ARRÊT DU : 04 AVRIL 2023

N° RG 22/03106 – N° Portalis DBVJ-V-B7G-MYYF

[W] [A] [D]

c/

[E] [F] [M]

Nature de la décision : AVANT-DIRE DROIT

MEDIATION (renvoi au 05/09/2023)

2A5

Grosse délivrée le :

aux avocats

Décision déférée à la Cour : jugement rendu le 28 juin 2022 par le Juge aux affaires familiales de BORDEAUX (RG n° 22/04486) suivant déclaration d’appel du 28 juin 2022

APPELANT :

[W] [A] [D]

né le 22 Avril 1977 à [Localité 8] (EMIRATS ARABES UNIS

de nationalité Omanaise

demeurant Chez Me Fatima GAJJA-BENFEDDOUL – [Adresse 6]

Représenté par Me Fatima GAJJA-BENFEDDOUL de la SELARL AQUITALEX, avocat au barreau de BERGERAC

INTIMÉE :

[E] [F] [M]

née le 21 Janvier 1986 à [Localité 11]

de nationalité Française

demeurant [Adresse 4]

Représentée par Me Laura BESSAIAH, avocat au barreau de BORDEAUX

COMPOSITION DE LA COUR :

L’affaire a été débattue le 07 mars 2023 hors la présence du public, devant la Cour composée de :

Président : Hélène MORNET

Conseiller: Danièle PUYDEBAT

Conseiller : Isabelle DELAQUYS

qui en ont délibéré.

Greffier lors des débats : Véronique DUPHIL

ARRÊT :

– contradictoire

– prononcé publiquement par mise à disposition de l’arrêt au greffe de la cour, les parties en ayant été préalablement avisées dans les conditions prévues à l’article 450 al. 2 du code de procédure civile.

■ ■ ■ ■

■ **TRAVAIL DEMANDÉ**: Poursuivez l'arrêt de cour d'appel reproduit ci-dessus à partir de sa dernière phrase.

■ ■ ■ ■

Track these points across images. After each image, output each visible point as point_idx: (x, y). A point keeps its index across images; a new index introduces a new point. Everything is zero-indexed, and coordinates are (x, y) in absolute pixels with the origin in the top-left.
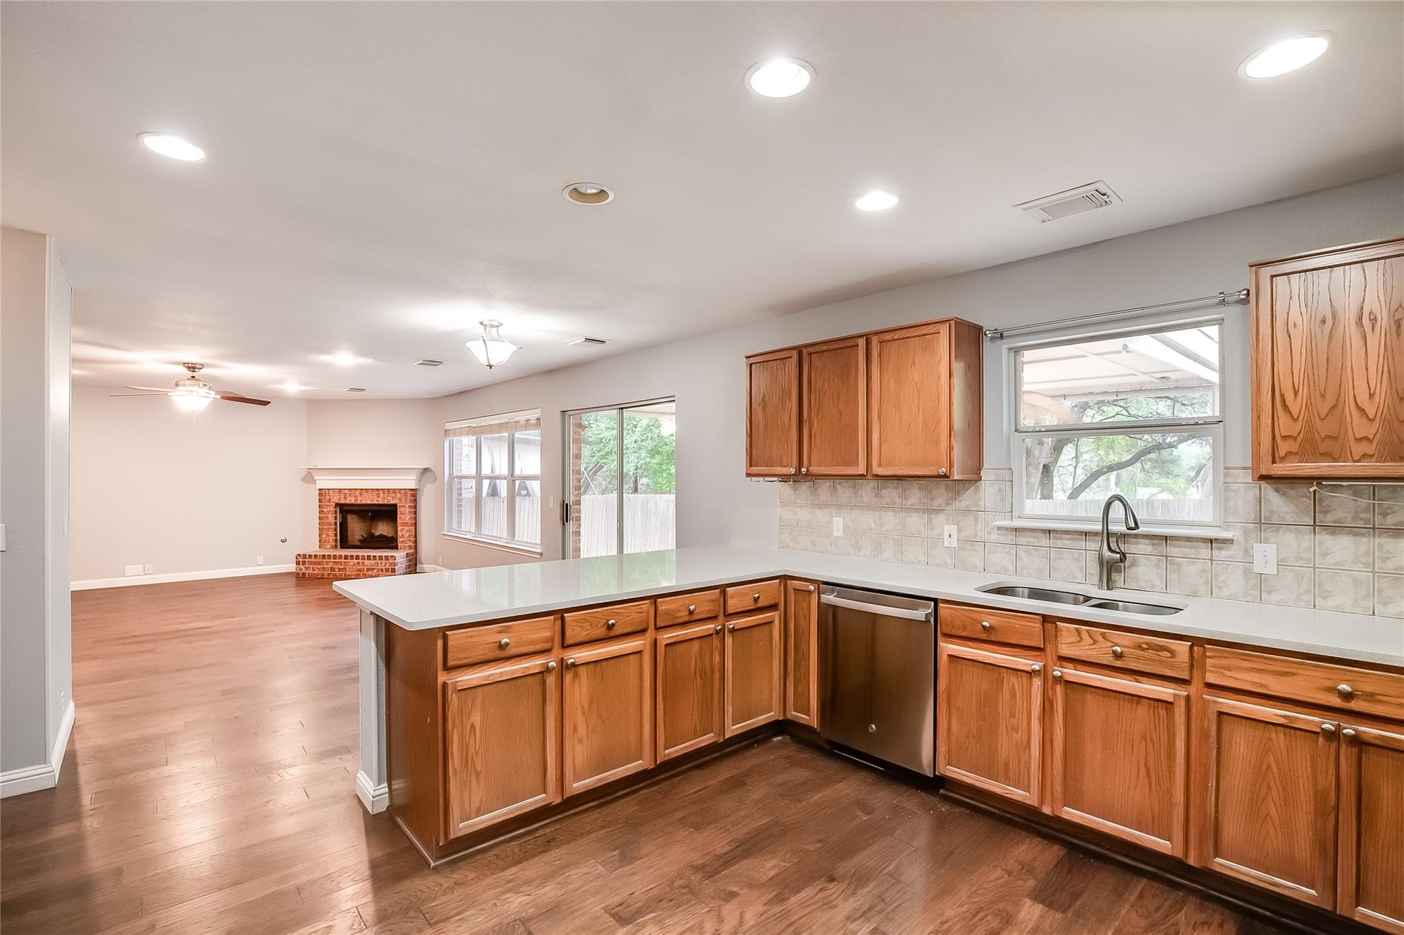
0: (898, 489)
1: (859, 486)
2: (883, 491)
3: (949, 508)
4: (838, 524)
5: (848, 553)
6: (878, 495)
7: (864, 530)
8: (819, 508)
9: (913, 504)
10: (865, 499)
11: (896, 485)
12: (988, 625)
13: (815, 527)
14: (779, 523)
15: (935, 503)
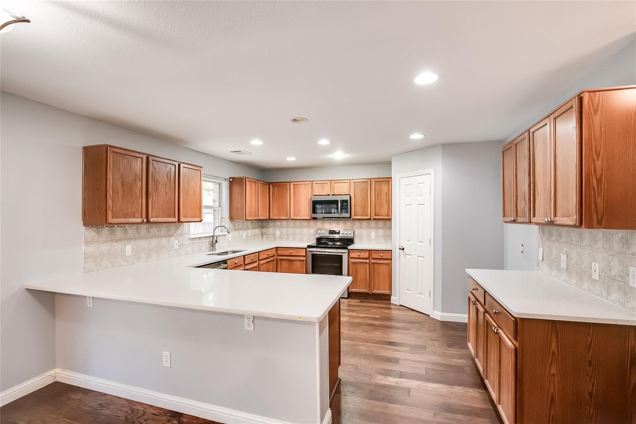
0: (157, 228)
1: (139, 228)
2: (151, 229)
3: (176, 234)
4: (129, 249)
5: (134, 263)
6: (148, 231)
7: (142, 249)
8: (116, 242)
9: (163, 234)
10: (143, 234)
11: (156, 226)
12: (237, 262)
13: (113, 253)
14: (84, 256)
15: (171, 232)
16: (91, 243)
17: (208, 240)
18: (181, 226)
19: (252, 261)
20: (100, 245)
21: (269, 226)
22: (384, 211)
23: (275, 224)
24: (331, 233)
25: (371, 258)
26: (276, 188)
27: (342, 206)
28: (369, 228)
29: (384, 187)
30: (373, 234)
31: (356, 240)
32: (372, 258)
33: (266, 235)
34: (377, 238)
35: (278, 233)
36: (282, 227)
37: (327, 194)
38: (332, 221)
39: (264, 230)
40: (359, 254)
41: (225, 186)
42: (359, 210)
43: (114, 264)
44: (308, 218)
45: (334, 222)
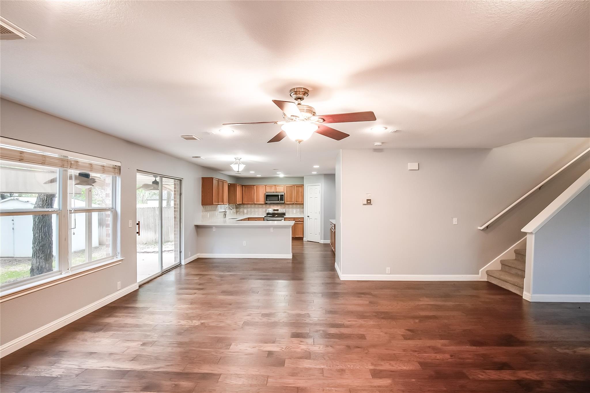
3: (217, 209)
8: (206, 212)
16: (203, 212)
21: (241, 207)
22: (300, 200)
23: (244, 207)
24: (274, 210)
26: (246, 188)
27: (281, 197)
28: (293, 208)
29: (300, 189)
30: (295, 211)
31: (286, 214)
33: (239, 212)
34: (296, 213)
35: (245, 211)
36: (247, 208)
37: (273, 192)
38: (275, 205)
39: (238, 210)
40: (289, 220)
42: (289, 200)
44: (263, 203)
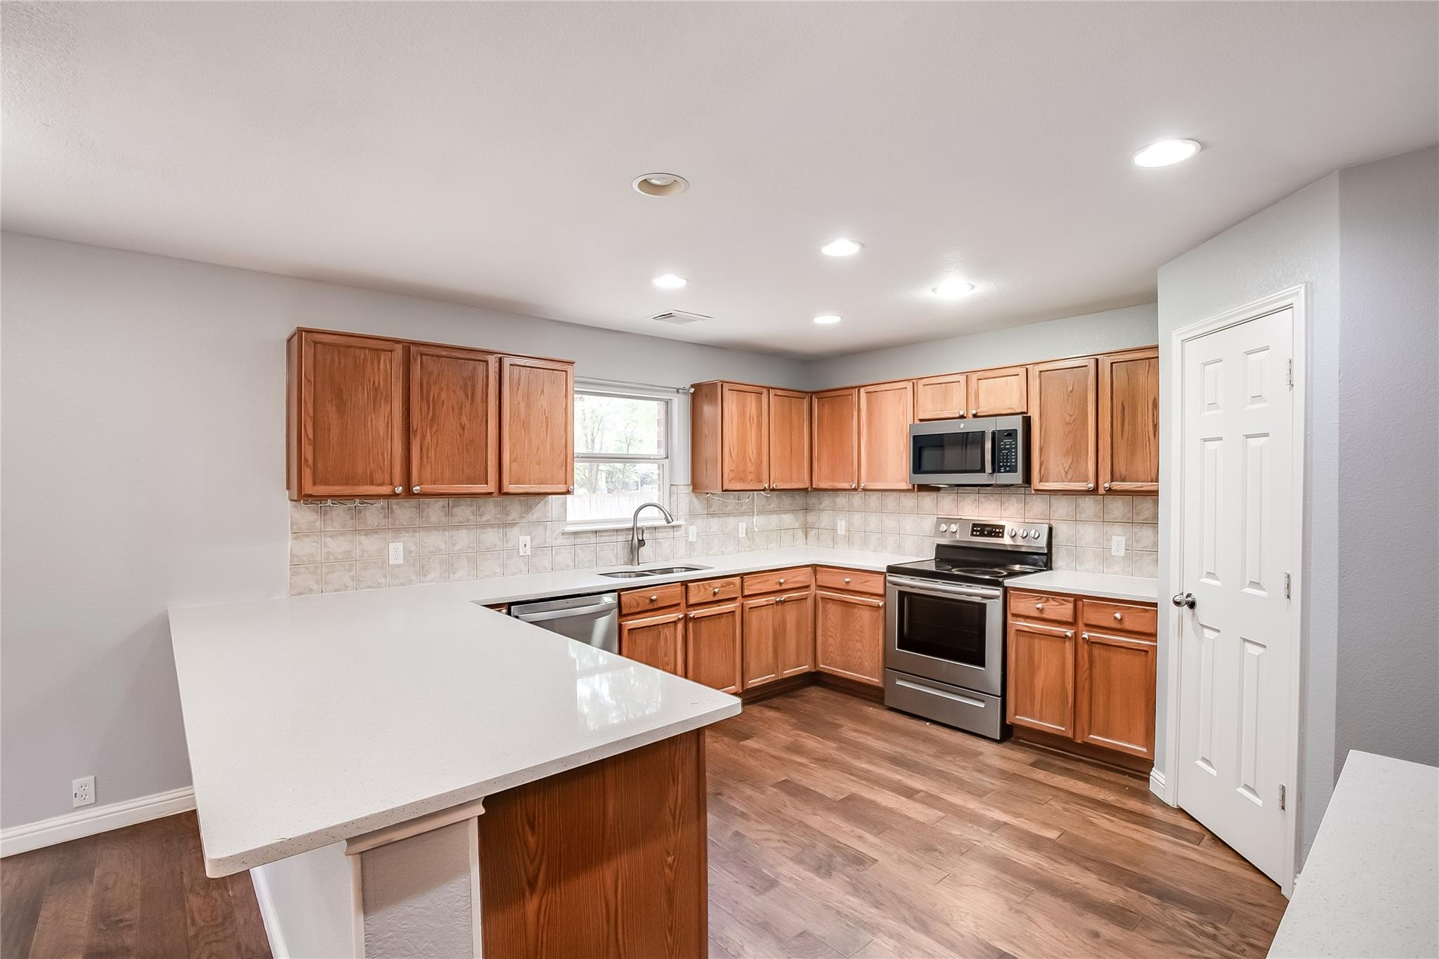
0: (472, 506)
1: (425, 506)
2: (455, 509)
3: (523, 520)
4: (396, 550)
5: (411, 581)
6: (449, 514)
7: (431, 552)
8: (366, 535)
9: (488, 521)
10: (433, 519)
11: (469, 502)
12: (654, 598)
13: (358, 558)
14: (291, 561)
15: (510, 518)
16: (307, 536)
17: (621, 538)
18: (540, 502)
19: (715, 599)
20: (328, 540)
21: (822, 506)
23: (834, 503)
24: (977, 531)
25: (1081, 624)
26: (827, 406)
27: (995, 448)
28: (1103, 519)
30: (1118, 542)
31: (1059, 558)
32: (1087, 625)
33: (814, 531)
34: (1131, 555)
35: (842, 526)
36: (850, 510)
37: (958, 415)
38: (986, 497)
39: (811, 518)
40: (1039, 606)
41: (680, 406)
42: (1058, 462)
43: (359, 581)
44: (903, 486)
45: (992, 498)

■ ■ ■ ■

■ **VOTRE RÉPONSE**:
EXPOSE DU LITIGE

Le 22 décembre 2013, M. [W] [D], de nationalité omanaise, et Mme [E] [M], de nationalité française, se sont mariés à [Localité 16].

Ce mariage n’a pas été retranscrit sur les registres de l’Etat civil français.

De cette union est issu un enfant, [T], né le 14 août 2016 à Dubai (Emirats Arabes Unis).

Venue en France avec l’enfant commun pour des vacances en juillet 2019, Mme [M] n’est jamais revenue sur le territoire d'[Localité 16]. Elle va s’installer dans un premier temps dans le département de [Localité 14].

M. [D] a déposé plainte pour soustraction de mineur par ascendant ainsi que pour faux et usage, la mère ayant inscrit l’enfant à l’école de [Localité 10] en imitant la signature du père.

Mme [M] va bénéficier d’une relaxe par le tribunal correctionnel de Bergerac le 12 avril 2022. M. [D] va venir s’installer sur le territoire français.

Par requête déposée le 31 octobre 2019, Mme [M] a déposé une demande en divorce devant le juge aux affaires familiales du tribunal de grande instance de Bergerac.

Par ordonnance du 5 mars 2020, le juge saisi à déclaré cette demande en divorce irrecevable du fait de l’absence de transcription du mariage des époux sur les actes d’État civil français de la demanderesse.

Mme [M] a interjeté appel de cette ordonnance dans toutes ses dispositions.

Par arrêt du 17 novembre 2020, la cour d’appel de Bordeaux a confirmé l’ordonnance rendue le 5 mars 2020.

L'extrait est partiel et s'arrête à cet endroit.